[Begin Document section]
# Nagmukha akong tanga.



## MickyS

I didn't post the verbiage in the header because it might be untoward, since there are epithets before and after this phrase.  It seems like pigeon Tagalog, but I am not sure.  I'd be interested in the translation.  Thanks...

tang ina mo muka nga ako tanga nag plzzz sau tapos wala lng pla


----------



## DotterKat

Yes the matter is unsavory but for purposes of language learning, read on:

*tang ina mo muka nga ako tanga nag plzzz  sau tapos wala lng pla =

Pu**** ina mo, nagmukha akong tanga. Nag-please na nga ako sa 'yo, tapos wala lang pala. =

*Motherf*****, you made me look like a fool.  I already said "please", and it all amounted to nothing.
[End Document section]
**Tasks to perform:**
1 > Answer these questions about the Tagalog translation thread:
(a) Why did MickyS leave the verbiage out of the header?
(b) What does MickyS suspect the phrase might be?
(c) What English rendering does DotterKat give for "tapos wala lang pala"?
2 > Carry on the forum thread about translating the Tagalog phrase, starting after DotterKat's final line.
[Begin Entries provided]
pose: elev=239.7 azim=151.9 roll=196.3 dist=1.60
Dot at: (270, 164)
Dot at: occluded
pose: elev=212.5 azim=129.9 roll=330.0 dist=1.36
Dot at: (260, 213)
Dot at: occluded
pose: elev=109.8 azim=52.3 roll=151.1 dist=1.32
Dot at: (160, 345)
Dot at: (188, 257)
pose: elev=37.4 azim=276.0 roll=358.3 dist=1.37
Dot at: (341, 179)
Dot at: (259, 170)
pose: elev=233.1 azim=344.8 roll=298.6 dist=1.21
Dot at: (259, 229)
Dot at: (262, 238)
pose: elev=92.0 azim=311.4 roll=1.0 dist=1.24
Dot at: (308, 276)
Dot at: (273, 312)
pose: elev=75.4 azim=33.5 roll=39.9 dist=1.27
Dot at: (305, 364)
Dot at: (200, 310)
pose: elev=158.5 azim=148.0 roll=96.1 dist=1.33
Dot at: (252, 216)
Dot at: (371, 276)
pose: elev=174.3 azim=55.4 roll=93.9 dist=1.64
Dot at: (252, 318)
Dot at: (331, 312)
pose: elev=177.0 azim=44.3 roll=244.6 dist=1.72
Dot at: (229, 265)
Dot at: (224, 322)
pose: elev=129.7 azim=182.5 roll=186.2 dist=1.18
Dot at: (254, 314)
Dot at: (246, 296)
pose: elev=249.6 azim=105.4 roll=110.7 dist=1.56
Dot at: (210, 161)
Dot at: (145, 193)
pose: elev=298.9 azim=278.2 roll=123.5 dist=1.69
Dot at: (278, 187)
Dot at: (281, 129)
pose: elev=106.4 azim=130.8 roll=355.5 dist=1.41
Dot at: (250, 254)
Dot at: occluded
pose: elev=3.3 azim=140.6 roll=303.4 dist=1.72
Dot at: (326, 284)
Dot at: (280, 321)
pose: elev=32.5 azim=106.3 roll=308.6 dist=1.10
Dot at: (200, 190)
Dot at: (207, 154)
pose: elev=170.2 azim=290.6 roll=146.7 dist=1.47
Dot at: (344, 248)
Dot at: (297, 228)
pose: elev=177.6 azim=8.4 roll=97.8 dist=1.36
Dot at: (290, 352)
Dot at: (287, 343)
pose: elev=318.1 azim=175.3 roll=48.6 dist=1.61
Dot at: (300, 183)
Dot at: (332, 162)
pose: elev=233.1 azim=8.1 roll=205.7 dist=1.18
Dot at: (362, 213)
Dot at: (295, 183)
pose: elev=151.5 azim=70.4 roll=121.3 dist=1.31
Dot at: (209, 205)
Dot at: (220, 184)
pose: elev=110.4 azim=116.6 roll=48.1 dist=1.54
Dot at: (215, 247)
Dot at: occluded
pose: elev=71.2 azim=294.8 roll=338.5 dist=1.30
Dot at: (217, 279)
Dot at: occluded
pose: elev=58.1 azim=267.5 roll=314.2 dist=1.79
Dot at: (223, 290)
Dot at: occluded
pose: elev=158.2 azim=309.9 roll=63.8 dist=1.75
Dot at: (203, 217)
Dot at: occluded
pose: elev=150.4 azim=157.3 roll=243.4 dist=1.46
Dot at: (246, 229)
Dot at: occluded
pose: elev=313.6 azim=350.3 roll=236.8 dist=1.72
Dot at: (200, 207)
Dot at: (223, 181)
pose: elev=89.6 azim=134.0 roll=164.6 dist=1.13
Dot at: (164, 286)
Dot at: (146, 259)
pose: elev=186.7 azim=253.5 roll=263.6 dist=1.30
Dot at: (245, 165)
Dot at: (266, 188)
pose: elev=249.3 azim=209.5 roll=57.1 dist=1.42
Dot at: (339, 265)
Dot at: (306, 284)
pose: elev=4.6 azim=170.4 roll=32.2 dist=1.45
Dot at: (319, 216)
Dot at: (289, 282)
[End Entries provided]
**Results of the tasks:**
1 >
(a) It might be untoward, since there are epithets before and after the phrase.
(b) Pigeon Tagalog.
(c) "and it all amounted to nothing."

2 >
----------



## MickyS

Interesting.  I'm not sure what it all about, but I at least understand the phrase.


----------



## islabucasgrande

Now you know it mick...maybe the one telling you that turned irritated...


----------



## Alakdan

DotterKat's reply hit the mark.  But let me just clarify the translation for 'tang ina.

It is a shortened puta ang ina mo = your mother is a whore / you are a son of a bitch.

Sorry I don't normally write these words in forums, but I did so for the sake of discussion.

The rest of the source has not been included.